PAGE TEXT:
##############################
Edith Pearlman, born in 1936, published her debut collection of stories in 1996, at age 60. Last year, she won The National Book Critics Circle Award for Fiction for Binocular Vision. She has published over 250 works of short fiction in magazines, literary journals, anthologies and online publications. Her work has won three O. Henry Prizes, the Drue Heinz Prize for Literature, and a Mary McCarthy Prize, among others. In 2011, Pearlman was the recipient of the PEN/Malamud Award, which puts her in the ranks of John Updike, Joyce Carol Oates, and other luminaries.
##############################
DATASET:
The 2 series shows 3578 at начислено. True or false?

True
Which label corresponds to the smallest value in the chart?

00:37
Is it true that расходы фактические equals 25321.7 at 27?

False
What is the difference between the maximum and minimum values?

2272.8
##############################
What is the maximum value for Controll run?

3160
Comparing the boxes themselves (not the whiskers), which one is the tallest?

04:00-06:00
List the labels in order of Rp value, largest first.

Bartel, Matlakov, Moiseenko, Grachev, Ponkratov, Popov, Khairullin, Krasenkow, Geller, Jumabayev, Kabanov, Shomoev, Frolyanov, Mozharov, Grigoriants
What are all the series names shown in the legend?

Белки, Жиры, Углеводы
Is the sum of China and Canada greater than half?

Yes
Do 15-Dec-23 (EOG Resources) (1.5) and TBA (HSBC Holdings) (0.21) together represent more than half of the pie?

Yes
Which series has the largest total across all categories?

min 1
##############################
WHAT NEEDS TO BE DONE: According to the text about Edith Pearlman, which award did she receive in 2011?

SOLUTION TO THIS EXERCISE: The PEN/Malamud Award.